= STUDY QUESTIONS =
(A) Transcribe the portion of the news report starting with "New York State Police" and going on through "56-year-old Anthony Fusco.".
(B) Name every person the news report identifies by name.

= SELECTED PASSAGE =
Steven Pladl and his wife then separated, and he and Katie Pladl moved to Knightdale last year, renting the house on Earlston Court.

After they were arrested in January, Katie Pladl moved back to Connecticut with her adoptive parents. Steven Pladl continued to live in the Earlston Court house, Capps said, and the baby was in the custody of Steven Pladl's mother.

Police aren't releasing the cause of the baby's death, but Capps said he was alive as of Wednesday evening, when Steven Pladl stopped by his mother's home in Cary to pick the boy up.

A couple of neighbors on Earlston Court said they rarely saw Steven Pladl, and nobody noticed anything wrong Wednesday night.

Steven Pladl's mother was so concerned by an exchange she had on the phone with her son early Thursday that she called Knightdale police to request the well-being check, Capps said.

According to a 911 call Steven Pladl's mother made Thursday morning, Katie Pladl broke off her relationship with Steven Pladl over the phone on Wednesday, and he planned to take the child to her in New York.

Somewhere along the way, those plans changed.

"He said he killed his wife, he killed her father," the sobbing woman told a 911 dispatcher. "I can't even believe this is happening.

"He said he left the baby dead," she said. "He told me to call police, not to go over there [myself]."

According to NBC Connecticut, New Milford police received reports of gunshots at 8:40 a.m. and responded to an intersection near the Connecticut-New York state line, where they found a man and a woman dead in a pickup.

New York State Police said New Milford police alerted area law enforcement to be on the lookout for a light blue minivan with North Carolina plates. A vehicle matching that description was spotted in Dover, and when authorities converged on the minivan, which was parked with the engine running, they found a man dead inside, according to NBC Connecticut.

The chief identified the man killed in the pickup as Katie Pladl's adoptive father, 56-year-old Anthony Fusco.

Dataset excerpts
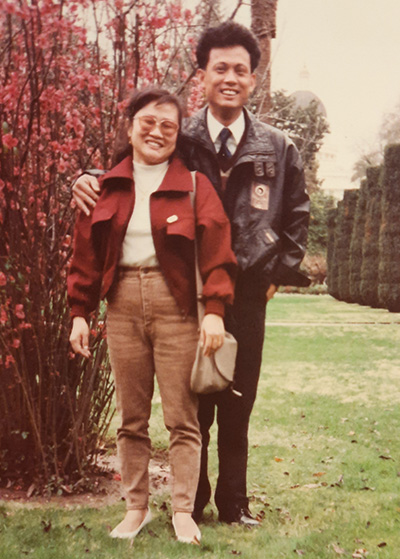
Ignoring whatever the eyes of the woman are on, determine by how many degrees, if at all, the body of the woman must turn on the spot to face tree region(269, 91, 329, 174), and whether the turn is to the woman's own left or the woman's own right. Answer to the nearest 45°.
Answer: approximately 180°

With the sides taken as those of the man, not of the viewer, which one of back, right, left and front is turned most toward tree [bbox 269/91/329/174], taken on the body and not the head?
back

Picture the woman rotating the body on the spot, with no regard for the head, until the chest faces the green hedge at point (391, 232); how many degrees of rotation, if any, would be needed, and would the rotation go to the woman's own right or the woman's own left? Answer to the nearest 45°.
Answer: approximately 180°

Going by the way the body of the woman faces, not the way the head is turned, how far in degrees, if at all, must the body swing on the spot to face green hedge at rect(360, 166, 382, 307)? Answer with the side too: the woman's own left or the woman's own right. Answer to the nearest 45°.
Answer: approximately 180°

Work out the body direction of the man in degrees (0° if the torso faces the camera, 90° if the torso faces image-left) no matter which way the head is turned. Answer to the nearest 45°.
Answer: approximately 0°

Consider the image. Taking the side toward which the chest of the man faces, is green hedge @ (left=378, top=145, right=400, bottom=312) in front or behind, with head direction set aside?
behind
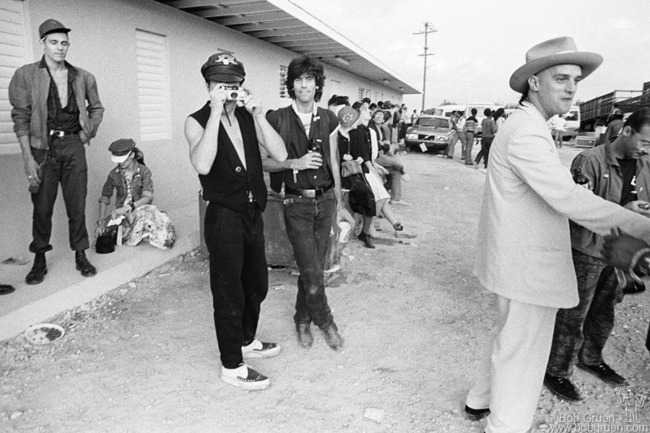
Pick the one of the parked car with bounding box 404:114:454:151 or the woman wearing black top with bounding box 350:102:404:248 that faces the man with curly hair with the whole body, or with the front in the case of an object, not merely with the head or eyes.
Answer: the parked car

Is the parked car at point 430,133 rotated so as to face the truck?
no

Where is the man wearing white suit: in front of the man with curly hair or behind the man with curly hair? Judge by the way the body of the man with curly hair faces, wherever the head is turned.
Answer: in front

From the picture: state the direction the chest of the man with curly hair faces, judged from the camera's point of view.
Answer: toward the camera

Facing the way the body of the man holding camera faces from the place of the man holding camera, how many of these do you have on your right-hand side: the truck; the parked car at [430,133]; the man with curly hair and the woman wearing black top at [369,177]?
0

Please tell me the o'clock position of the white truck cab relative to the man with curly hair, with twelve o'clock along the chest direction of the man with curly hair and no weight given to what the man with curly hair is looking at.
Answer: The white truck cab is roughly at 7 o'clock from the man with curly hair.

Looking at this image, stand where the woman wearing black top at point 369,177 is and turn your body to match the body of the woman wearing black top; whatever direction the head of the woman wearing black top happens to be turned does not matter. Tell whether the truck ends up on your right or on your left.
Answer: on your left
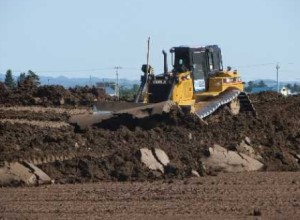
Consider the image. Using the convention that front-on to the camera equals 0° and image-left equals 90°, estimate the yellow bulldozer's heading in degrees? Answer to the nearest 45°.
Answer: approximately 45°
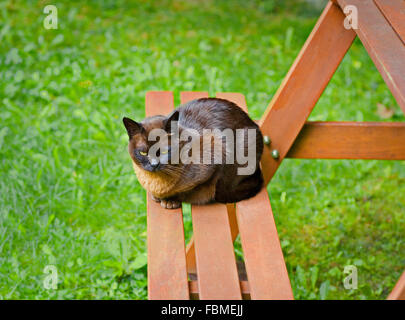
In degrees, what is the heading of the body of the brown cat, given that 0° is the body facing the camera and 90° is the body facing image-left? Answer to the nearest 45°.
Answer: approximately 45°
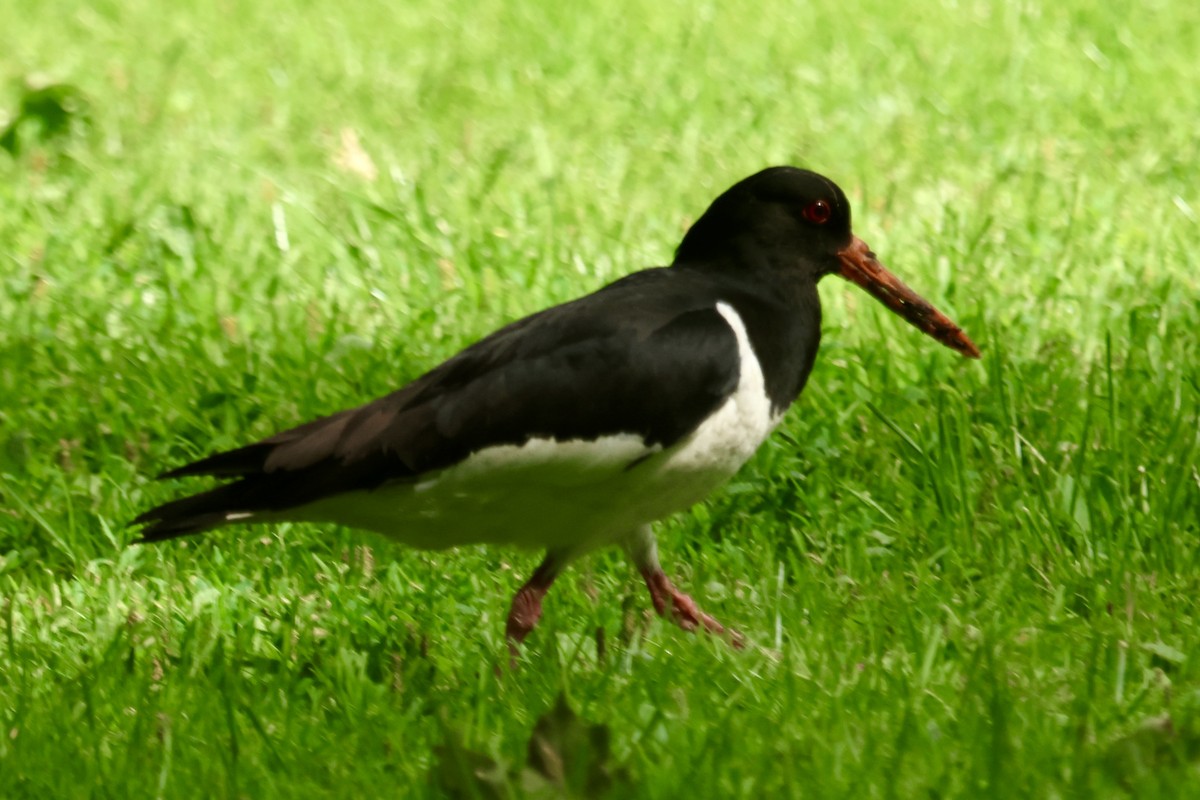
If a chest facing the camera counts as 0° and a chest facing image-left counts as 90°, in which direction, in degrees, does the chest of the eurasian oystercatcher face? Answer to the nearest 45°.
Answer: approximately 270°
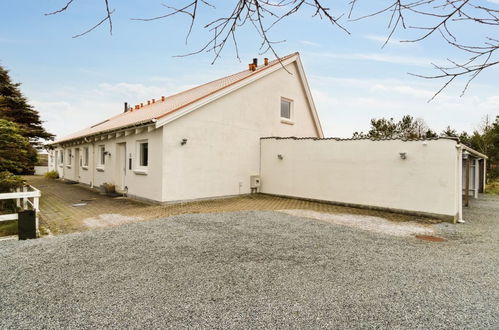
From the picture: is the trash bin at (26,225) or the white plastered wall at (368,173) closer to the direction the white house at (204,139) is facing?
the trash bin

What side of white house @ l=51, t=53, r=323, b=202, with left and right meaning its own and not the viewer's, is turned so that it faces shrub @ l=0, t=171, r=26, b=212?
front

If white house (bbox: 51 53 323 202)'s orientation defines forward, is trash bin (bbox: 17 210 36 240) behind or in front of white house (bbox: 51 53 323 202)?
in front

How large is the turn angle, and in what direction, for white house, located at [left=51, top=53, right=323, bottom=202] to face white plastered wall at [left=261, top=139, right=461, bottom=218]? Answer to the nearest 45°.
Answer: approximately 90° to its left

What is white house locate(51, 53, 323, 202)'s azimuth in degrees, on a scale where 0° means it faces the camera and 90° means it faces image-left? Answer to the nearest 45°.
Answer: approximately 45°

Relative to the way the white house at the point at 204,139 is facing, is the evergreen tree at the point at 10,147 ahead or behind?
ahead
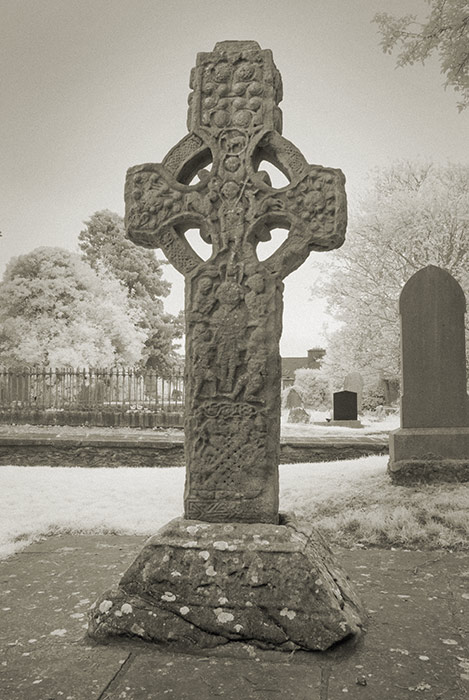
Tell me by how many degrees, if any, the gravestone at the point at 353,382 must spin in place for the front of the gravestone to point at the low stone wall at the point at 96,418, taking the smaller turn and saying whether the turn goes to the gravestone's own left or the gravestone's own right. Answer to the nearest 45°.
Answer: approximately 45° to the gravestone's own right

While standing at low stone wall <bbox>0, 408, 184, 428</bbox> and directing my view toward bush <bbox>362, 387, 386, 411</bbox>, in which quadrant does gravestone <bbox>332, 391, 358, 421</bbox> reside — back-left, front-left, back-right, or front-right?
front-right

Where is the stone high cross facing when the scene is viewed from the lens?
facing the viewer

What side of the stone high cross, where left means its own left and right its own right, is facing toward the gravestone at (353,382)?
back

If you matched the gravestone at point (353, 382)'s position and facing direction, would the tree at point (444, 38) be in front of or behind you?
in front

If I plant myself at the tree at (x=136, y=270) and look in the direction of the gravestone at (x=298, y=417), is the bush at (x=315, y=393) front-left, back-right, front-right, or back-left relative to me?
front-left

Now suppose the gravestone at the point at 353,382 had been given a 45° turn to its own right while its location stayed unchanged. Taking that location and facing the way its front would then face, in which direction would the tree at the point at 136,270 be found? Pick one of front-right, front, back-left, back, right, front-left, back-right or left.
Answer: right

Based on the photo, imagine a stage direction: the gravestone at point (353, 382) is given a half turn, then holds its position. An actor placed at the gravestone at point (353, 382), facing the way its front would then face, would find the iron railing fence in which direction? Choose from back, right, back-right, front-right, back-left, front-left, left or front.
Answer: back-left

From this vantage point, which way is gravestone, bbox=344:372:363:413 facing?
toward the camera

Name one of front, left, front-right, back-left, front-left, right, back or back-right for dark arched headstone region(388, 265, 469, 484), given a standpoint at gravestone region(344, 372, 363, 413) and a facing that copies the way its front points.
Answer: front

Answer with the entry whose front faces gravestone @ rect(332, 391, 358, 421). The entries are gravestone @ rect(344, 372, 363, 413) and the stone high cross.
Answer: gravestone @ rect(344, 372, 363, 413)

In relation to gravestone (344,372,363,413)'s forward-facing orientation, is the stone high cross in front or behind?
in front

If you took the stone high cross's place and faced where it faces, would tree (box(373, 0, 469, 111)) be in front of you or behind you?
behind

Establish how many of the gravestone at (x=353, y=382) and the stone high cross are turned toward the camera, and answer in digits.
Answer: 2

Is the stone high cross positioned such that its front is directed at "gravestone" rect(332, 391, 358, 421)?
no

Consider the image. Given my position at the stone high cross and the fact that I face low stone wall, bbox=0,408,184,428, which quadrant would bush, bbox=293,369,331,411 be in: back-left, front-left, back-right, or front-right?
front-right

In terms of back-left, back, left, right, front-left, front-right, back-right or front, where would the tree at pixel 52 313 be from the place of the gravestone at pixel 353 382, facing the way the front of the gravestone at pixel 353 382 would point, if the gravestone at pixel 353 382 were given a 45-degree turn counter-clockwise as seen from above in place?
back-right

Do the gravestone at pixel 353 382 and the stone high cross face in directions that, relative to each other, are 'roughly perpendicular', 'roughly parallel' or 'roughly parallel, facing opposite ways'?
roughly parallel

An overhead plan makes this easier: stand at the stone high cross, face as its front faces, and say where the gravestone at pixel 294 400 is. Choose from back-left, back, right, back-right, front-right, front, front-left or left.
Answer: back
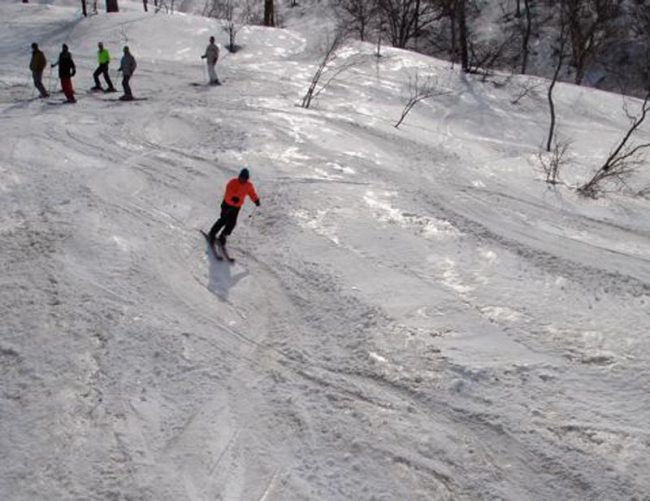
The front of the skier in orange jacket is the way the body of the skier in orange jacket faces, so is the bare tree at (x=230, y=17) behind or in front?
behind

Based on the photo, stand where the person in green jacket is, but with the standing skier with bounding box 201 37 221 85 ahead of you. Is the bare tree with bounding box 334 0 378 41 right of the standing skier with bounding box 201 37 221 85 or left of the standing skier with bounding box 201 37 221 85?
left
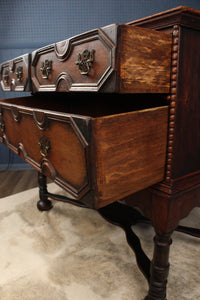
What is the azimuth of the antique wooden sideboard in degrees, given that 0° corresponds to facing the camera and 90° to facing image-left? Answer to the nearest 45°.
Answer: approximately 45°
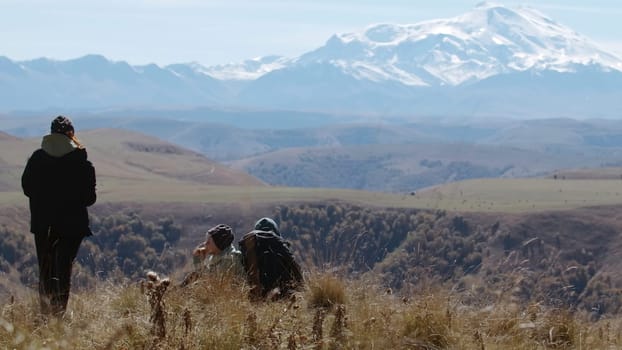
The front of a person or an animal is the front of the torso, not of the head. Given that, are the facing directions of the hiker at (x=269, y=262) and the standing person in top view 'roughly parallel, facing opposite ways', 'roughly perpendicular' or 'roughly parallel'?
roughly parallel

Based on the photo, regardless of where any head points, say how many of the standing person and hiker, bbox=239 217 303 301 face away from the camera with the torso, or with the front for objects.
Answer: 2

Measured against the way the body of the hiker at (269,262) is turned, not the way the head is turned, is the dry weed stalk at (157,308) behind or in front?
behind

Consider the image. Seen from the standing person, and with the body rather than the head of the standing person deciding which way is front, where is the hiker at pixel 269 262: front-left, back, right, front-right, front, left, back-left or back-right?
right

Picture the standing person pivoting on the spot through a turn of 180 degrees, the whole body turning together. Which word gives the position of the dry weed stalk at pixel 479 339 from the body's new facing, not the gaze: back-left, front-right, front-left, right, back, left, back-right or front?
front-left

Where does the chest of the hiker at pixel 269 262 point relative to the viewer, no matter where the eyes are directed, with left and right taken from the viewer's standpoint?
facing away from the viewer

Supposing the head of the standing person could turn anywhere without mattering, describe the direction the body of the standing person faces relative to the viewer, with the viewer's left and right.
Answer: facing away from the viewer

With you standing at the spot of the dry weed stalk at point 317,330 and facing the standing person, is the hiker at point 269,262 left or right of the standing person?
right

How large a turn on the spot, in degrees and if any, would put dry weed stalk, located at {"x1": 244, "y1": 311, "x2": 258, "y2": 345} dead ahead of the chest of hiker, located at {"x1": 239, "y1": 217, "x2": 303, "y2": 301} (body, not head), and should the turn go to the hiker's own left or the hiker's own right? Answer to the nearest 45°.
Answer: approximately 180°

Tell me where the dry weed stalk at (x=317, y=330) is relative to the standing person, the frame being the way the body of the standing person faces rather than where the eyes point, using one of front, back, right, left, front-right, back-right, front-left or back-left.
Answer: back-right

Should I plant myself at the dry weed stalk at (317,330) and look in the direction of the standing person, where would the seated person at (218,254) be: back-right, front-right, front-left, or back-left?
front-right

= EXERCISE SOLUTIONS =
(A)
New York State Police said New Milford police alerted area law enforcement to be on the lookout for a light blue minivan with North Carolina plates. A vehicle matching that description was spotted in Dover, and when authorities converged on the minivan, which was parked with the engine running, they found a man dead inside, according to NBC Connecticut.

The chief identified the man killed in the pickup as Katie Pladl's adoptive father, 56-year-old Anthony Fusco.

(B) Steven Pladl, Katie Pladl, Capps, Anthony Fusco